One way to build lots of brand links quickly is to run a linkbait campaign with your brand name (perhaps in the headline of the content being promoted).
So when link building for a smaller brand, first catch up on building brand links and then move onto links containing your target keywords in their link text.
5) Get the ‘link quality’ mix right
If you are link building, your backlink profile should look as natural as possible. See A and B charts below for examples of unnatural backlink profiles ...
If all your backlinks are only from very low PageRank pages without any higher quality links, this can look unnatural to Google. (Example A above)
Likewise, if all your links are from high PageRank websites and you don’t have many mid-to-lower quality links then this can look unnatural, too. (Example B)
Patrick suggests that the best link landscape is for most of the backlinks to be of mid-range quality. You would therefore have a few low quality links, a few high quality links and then plenty of mid-range links. (Example C)
Note: While PageRank (PR) value is used a lot in SEO as an easy way to describe site authority, it can be a little misleading. So do not be surprised if you find websites with low or even zero PR dominating rankings. As a result, link builders need to look at the volume and quality of inbound links to a website to really assess the site. A natural link profile for a website would therefore suggest that it has many links from websites who themselves have an average amount of inbound links.

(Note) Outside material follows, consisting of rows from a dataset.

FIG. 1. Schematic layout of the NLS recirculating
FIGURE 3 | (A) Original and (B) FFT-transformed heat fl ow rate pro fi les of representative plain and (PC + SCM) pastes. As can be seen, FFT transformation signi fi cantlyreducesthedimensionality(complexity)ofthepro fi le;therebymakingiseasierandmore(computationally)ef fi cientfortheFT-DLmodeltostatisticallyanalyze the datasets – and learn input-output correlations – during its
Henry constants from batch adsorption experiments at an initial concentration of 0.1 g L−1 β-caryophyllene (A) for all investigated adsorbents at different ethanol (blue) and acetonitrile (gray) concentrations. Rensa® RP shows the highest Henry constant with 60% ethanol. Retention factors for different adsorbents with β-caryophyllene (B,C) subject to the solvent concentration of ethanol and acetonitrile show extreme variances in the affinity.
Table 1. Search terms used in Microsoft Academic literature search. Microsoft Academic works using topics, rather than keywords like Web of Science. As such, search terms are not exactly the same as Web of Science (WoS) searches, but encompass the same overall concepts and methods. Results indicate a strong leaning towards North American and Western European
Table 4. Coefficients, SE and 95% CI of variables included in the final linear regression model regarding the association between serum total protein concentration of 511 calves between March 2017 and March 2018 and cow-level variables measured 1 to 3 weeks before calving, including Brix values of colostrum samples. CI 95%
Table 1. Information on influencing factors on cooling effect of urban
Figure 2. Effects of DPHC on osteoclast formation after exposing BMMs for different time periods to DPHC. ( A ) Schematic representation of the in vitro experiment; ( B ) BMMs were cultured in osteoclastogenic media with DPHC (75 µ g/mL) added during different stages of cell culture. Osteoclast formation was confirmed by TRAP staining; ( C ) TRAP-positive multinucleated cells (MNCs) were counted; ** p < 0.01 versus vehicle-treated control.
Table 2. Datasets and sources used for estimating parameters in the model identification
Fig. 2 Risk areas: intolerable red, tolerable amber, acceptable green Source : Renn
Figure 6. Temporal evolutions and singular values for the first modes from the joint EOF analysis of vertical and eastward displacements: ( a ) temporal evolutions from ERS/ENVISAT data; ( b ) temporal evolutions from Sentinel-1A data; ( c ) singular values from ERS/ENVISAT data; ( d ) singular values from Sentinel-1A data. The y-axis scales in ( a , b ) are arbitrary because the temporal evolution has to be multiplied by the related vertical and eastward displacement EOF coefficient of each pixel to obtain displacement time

6) Secure great links through content syndication
A traditional way to secure links for a website is content syndication. However, if your articles are only headed for article directories then this will probably not help much.
Often, the best returns with content are achieved by ignoring article sites and going direct to blogs who want content. And remember, scale is key because you need a lot more than one content piece a month to do this. But, if you can get lots of fresh content onto lots of blogs all linking back to you, then these links can be powerful.
So guest posting on blogs can be an effective option. Rework one or two articles into multiple unique versions and seed this to bloggers – if you can create 10 unique articles a month to go out to 10 different blogs, then over the course of a year this could net 120 quality links.
Accept that link building is a difficult task. It can take a long time to deliver. If a website is well optimized the SEOs should spend 90-99% of their time link building.
You can’t rely on natural link building to get to the top. Figure out how many brand links you need, get them and then get keyword-rich text links.
And finally, be sensible. Any links you build need to be able to pass a manual human review because, as the JC Penney story illustrates, all it takes is a major SEO blog or newspaper to ‘out’ you and you could be penalized. Then you’d be back to square one.